:: ATTIVITÀ PROPOSTE ::
a. Riassumi in due frasi il testo sul libro di Paolo Valente dedicato a Merano.
b. Prosegui il testo sul libro di Paolo Valente dedicato a Merano dopo l'ultima frase riportata.

:: ESTRATTO SCELTO ::
------------

I passaggi misteriosi nella città sul confine

Scrive Francesco Comina su «L’Adige di Trento»: «Ci sono papi, ci sono vescovi, ci sono re e imperatori, ma anche poeti, artisti, musicisti, a volte fantasmi. E c’è il mostro che ha insanguinato le strade, le passeggiate, i campi di una tranquilla città di frontiera. È un mondo affascinante quello che Paolo Valente ci racconta nel suo ultimo libro «La città sul confine. Storie meranesi di uomini e fantasmi» Un mondo vero, non fittizio, ma raccontato liberamente come gli scrittori sanno fare. In ventiquattro affreschi la penna di Valente ci conduce attraverso un viaggio storico-lettarario fatto di movimento, di fughe e brusche fermate nella città dell’autore: Merano. Il mondo venne e il mondo ripartì. Quando Juan Domingo Peròn vi arrivò nell’estate del 1939 era appena un soldato. Forse nessuno poteva immaginare che pochi anni più tardi sarebbe diventato uno dei presidenti più amati dal popolo argentino. A Merano vi rimase fino al 9 ottobre. L’8 Valente lo immagina all’ippodromo dove si tenne il quinto Gran Premio. In uno dei più avvincenti racconti Valente si mette sulla bicicletta di Gino Bartali che vince una delle memorabili tappe del Giro d’Italia del 1937. E c’è l’imperatrice Sissi che a Merano soggiornò molto tempo, in vari periodi dal 1870 al 1898. Si dice che ci sia venuto anche il grande poeta indiano Tagore. E un balzo lo fece anche Mussolini».

L’intervista

Nel libro di Paolo Valente il dato storico e la fantasia letteraria si fondono insieme. E tutto diventa possibile. È il fascino di queste città a cavallo delle nazioni, lì dove si incrociano uomini, volti, culture, passioni, sentimenti, piccole viltà e grandi eroismi. Tutto nasce, si riproduce e muore sul confine fra i popoli. Eppure lì, dove il traffico è vita, anche lì ci sono spinte tenaci in direzione ostinata a contraria per limitare il meticciato, per rendere impossibile la relazione, lo scambio fra le lingue, la mutua fecondazione fra le differenze.

Paolo Valente, il suo libro inizia citando la follia del ‘mostro’, quel Ferdinand Gamper che nel 1996 ha fatto schizzare fuori da un fienile nella periferia meranese una violenza inaudita, uccidendo a sangue freddo, agricoltori, fidanzati, contadini, carabinieri. «Una follia che viene da lontano», scrive nell’introduzione. Ma che significa questo narrare a partire dall’ombra?

Voglio soltanto dire che il confine è dentro di noi. E dentro ognuno di noi c’è anche un po’ di quel ‘mostro’. Ovvero c’è il desiderio perverso di distruggere l’altro solo perché diverso da noi. Quella ‘follia’ viene da lontano, cioè si nutre delle parole, delle scelte, delle ideologie che giustificano, magari senza accorgersene, l’eliminazione delle differenze. Il ‘mostro’ è il braccio, in un certo senso, la mente invece è da ricercarsi altrove (altrove in senso temporale e sociale). Ai margini della strada che ripercorro con i miei racconti compaiono spesso le impronte di quel ‘mostro’.

------------

:: Dati raccolti ::
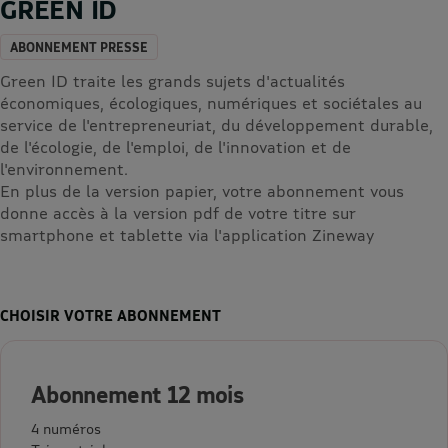
GREEN ID
ABONNEMENT PRESSE
Green ID traite les grands sujets d'actualités
économiques, écologiques, numériques et sociétales au
service de l'entrepreneuriat, du développement durable,
de l'écologie, de l'emploi, de l'innovation et de
l'environnement.
En plus de la version papier, votre abonnement vous
donne accès à la version pdf de votre titre sur
smartphone et tablette via l'application Zineway
CHOISIR VOTRE ABONNEMENT
Abonnement 12 mois
4 numéros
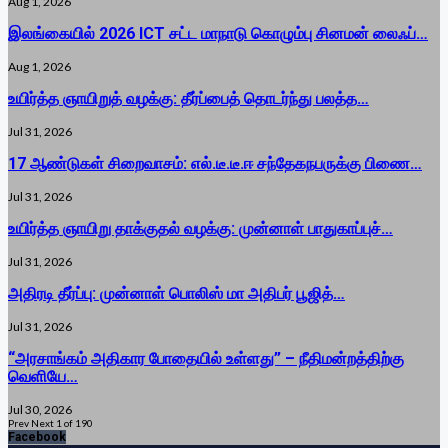
Aug 1, 2026
இலங்கையில் 2026 ICT சட்ட மாநாடு கொழும்பு சினமன் லைஃப்…
Aug 1, 2026
உயிர்த்த ஞாயிறுத் வழக்கு: தீர்ப்பைத் தொடர்ந்து பலத்த…
Jul 31, 2026
17 ஆண்டுகள் சிறைவாசம்: எல்.டீ.டீ.ஈ சந்தேகநபருக்கு பிணை…
Jul 31, 2026
உயிர்த்த ஞாயிறு தாக்குதல் வழக்கு: முன்னாள் பாதுகாப்புச்…
Jul 31, 2026
அதிரடி தீர்ப்பு: முன்னாள் பொலிஸ் மா அதிபர் பூஜித்…
Jul 31, 2026
“அரசாங்கம் அதிகார போதையில் உள்ளது” – நீதிமன்றத்திற்கு
வெளியே…
Jul 30, 2026
Prev
Next
1 of 190
Facebook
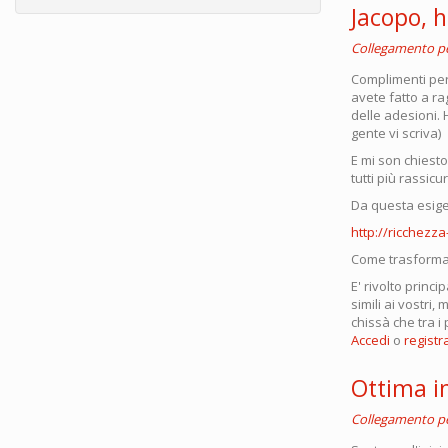
Jacopo, h
Collegamento 
Complimenti per
avete fatto a rag
delle adesioni. 
gente vi scriva)
E mi son chiest
tutti più rassic
Da questa esige
http://ricchezza
Come trasformare
E' rivolto prin
simili ai vostri
chissà che tra i
Accedi
o
registra
Ottima in
Collegamento 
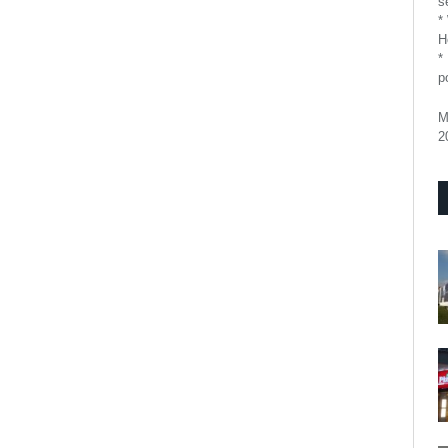
se
*
H
*
p
M
2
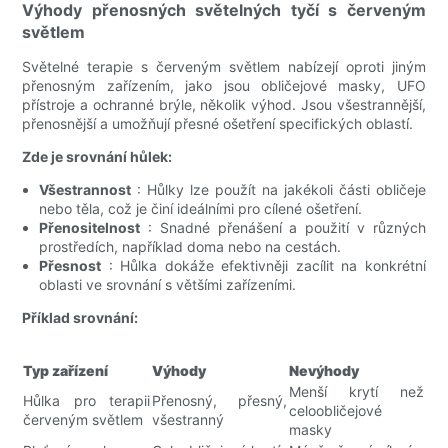
Výhody přenosných světelných tyčí s červeným
světlem
Světelné terapie s červeným světlem nabízejí oproti jiným
přenosným zařízením, jako jsou obličejové masky, UFO
přístroje a ochranné brýle, několik výhod. Jsou všestrannější,
přenosnější a umožňují přesné ošetření specifických oblastí.
Zde je srovnání hůlek:
Všestrannost
: Hůlky lze použít na jakékoli části obličeje
nebo těla, což je činí ideálními pro cílené ošetření.
Přenositelnost
: Snadné přenášení a použití v různých
prostředích, například doma nebo na cestách.
Přesnost
: Hůlka dokáže efektivněji zacílit na konkrétní
oblasti ve srovnání s většími zařízeními.
Příklad srovnání:
Typ zařízení
Výhody
Nevýhody
Menší krytí než
Hůlka pro terapii
Přenosný, přesný,
celoobličejové
červeným světlem
všestranný
masky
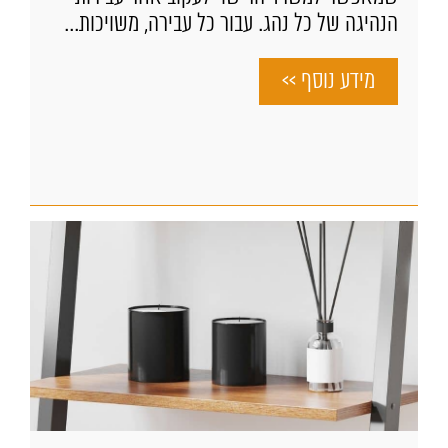
הנהיגה של כל נהג. עבור כל עבירה, משויכות...
מידע נוסף >>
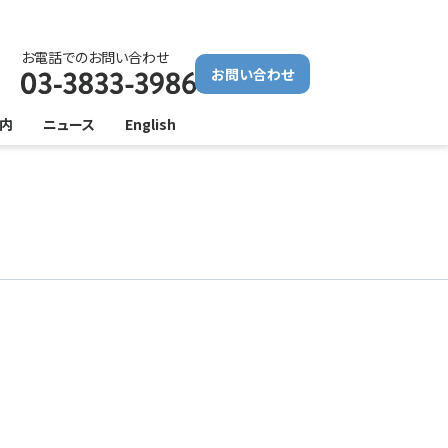
お電話でのお問い合わせ
お問い合わせ
内
ニュース
English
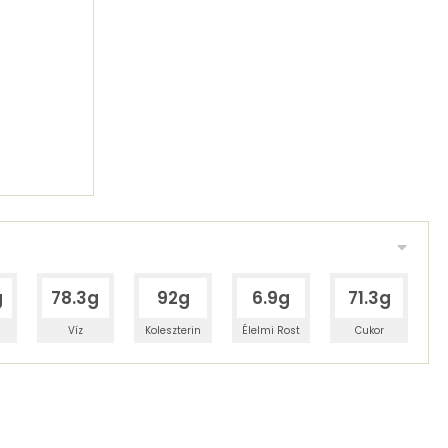
g
78.3g
92g
6.9g
71.3g
Víz
Koleszterin
Élelmi Rost
Cukor
 adagban
100 grammban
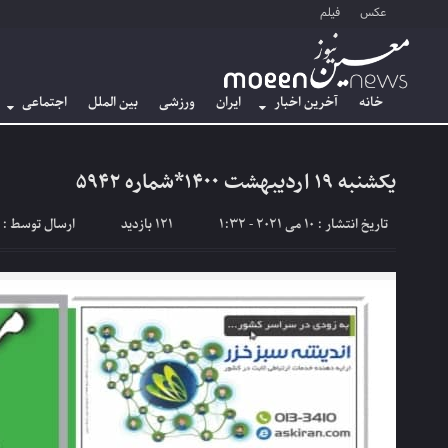
عکس
فیلم
خانه
آخرین اخبار
ایران
ورزشی
بین الملل
اجتماعی
یکشنبه ۱۹ اردیبهشت ۱۴۰۰*شماره ۵۹۴۲
تاریخ انتشار : 10 می 2021 - 1:32
121 بازدید
ارسال توسط :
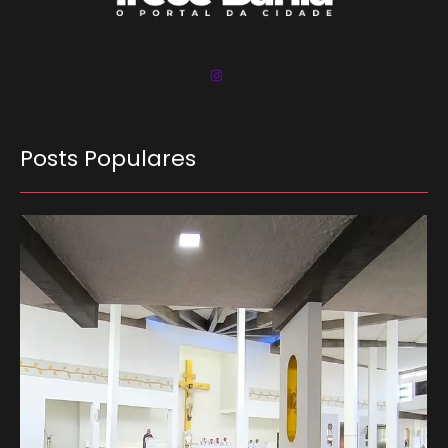
Posts Populares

------------

:: SOLUZIONI IN ORDINE ::
a. Nel libro «La città sul confine. Storie meranesi di uomini e fantasmi», Paolo Valente racconta Merano in ventiquattro affreschi che fondono dato storico e fantasia letteraria, con figure come Juan Domingo Peròn, Gino Bartali e l'imperatrice Sissi. Nell'intervista Valente spiega che aprire il libro con la follia del 'mostro' Ferdinand Gamper significa che il confine è dentro di noi, insieme al desiderio perverso di distruggere l'altro solo perché diverso.

b.
Il libro racconta ventiquattro passaggi meranesi, transiti di vescovi, re, imperatori, principesse, poeti, sportivi, artisti, sulla linea di confine. Che valore hanno, secondo lei, le città di frontiera?

Sembra un paradosso: una città che sia davvero ‘di frontiera’ (ovvero ai margini) è anche ‘al centro’ degli eventi. Il confine non è solo ciò che divide. Non è solo il luogo dove qualcosa finisce ma è anche il punto dove inizia qualcosa d’altro. È il luogo dove si incontrano (o si scontrano) il passato ed il futuro (il presente è un confine!), le culture, i popoli. È il confine che fa la storia.

Fra le tante vicende che narra, alcune balzano all’occhio del lettore: la villeggiatura della principessa Sissi, il soggiorno di Peròn il presidente che fece sognare gli argentini subito dopo la guerra e quella, presumibile, di Tagore, il famoso poeta indiano. Possiamo forse parlare di una Merano cosmopolita?

Merano per me, in questo caso, è solo un pretesto. Le sue vicende sono illuminanti. Il centro abitato è nato non si sa bene quando. La città è passata dall’essere capitale del Tirolo ad insignificante borgata rurale, per tornare poi alla fama internazionale col decollo turistico dell’800. Per essere ‘città sul confine’ bisogna volerlo essere. Bisogna essere intimamente convinti che la multiculturalità è una risorsa preziosa e non, come pensa il ‘mostro’, una fastidiosa anomalia da sopprimere.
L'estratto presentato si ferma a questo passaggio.